Les chrétiens du Manipur abandonnés à eux-mêmes, dénonce Amnesty
Xavier Sartre – Cité du Vatican
Deux cents morts au moins, 60 000 déplacés, des dizaines de femmes violées, des habitations, des commerces, des villages et des lieux de culte, souvent chrétiens, incendiés, attaqués, pillés et vandalisés: c’est le bilan des violences qui se déroulent dans l’État indien du Manipur, dans l’est du pays depuis plus de quatre cents jours. Des milices issues de la majorité meitei persécutent les membres des tribus kukis, qui constitue avec d’autres tribus, le restant de la population.
Face à cela, l’organisation de défense des droits de l’Homme Amnesty international dénonce l’absence de réaction des autorités. «Le gouvernement indien dirigé par le Bharatiya Janata Party (BJP) et le gouvernement de l’État du Manipur manquent totalement à leur devoir de mettre un terme aux violences et aux déplacements de populations, et de protéger les droits humains dans l’État» écrit l’ONG dans un rapport rendu public ce mercredi 17 juillet.
«Le Premier ministre indien ne s’est pas rendu une seule fois sur place, constate Aakar Patel, président d’Amnesty international Inde. Il ne s’y est pas rendu pendant la campagne pour les élections générales qui ont eu lieu un peu plus tôt cette année, il n’a parlé de l’État qu’à deux ou trois reprises. Il est curieux et triste de constater qu'il n'a pas montré suffisamment d'intérêt», poursuit-il.
Même indifférence de la part des autorités régionales, également étiquetées BJP. «Je soupçonne qu'ils ne veulent pas être considérés comme ayant échoué en termes de sécurité. C'est pourquoi le gouvernement de l'Union n'a pas réussi à destituer le ministre en chef, qui est le dirigeant local responsable de l'État. Je pense que cela a permis à la violence de se poursuivre», explique Aakar Patel.
Conséquence de ces violences: quelques 60 000 personnes sont contraintes de vivre dans des camps de déplacés.
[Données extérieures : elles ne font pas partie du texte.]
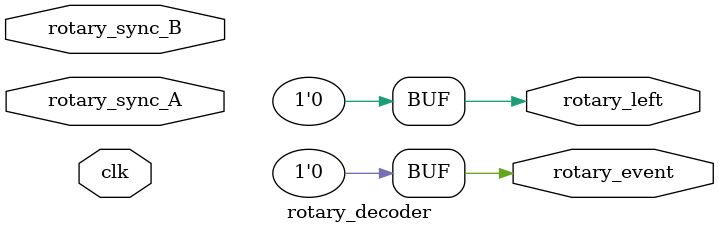
<source format=v>
module rotary_decoder (
    input clk,
    input rotary_sync_A,
    input rotary_sync_B,
    output rotary_event,
    output rotary_left
);

    // Create your rotary decoder circuit here
    // This module takes in rotary_sync_A and rotary_sync_B which are the A and B signals synchronized to clk
    // In this module you should implement the Rotary Contact Filter 
    // and should output a vector of 1-bit signals that pulse high for one clock cycle when their respective counter saturates

    // Remove these lines after implementing your rotary decoder
    assign rotary_event = 0;
    assign rotary_left = 0;

    // Use these registers to implement the Rotary Contact Filter as described in the prelab reading
    reg rotary_q1;
    reg rotary_q2;
endmodule

</source>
Ils y vivent dans des conditions matérielles très précaires, ne disposant que de produits de première nécessité, de nourriture et d’un abri. «Je pense que le gouvernement doit faire beaucoup plus pour s'assurer que ces personnes soient réhabilitées de la meilleure façon possible, considère le président d’Amnesty Inde. Et je pense que l'un des résultats que nous devrions rechercher est de s'assurer que les conditions sont créées pour qu'ils puissent retourner chez eux. Pour l'instant, rien n'est fait dans ce domaine» regrette-t-il.
Sa crainte principale est qu'«il ne se passe rien d'autre et que rien ne change et que ces gens continuent à rester dans les camps». Conséquence de plus d’un an de crimes impunis: un territoire désormais divisé, la vallée ne comptant presque plus de tribus kukis, d’autres n’abritant plus aucun Meitei.
Les militants des droits de l’Homme et les journalistes ont les plus grandes difficultés à reporter ce qu’il se passe sur place. Le rapport d’Amnesty mentionne plusieurs cas où les activistes sont clairement menacés par les membres des milices meitei. Là aussi, les autorités ne font rien pour les protéger quand elles ne les intimident pas elles-mêmes. Pas question d’ébruiter ce qui se passe.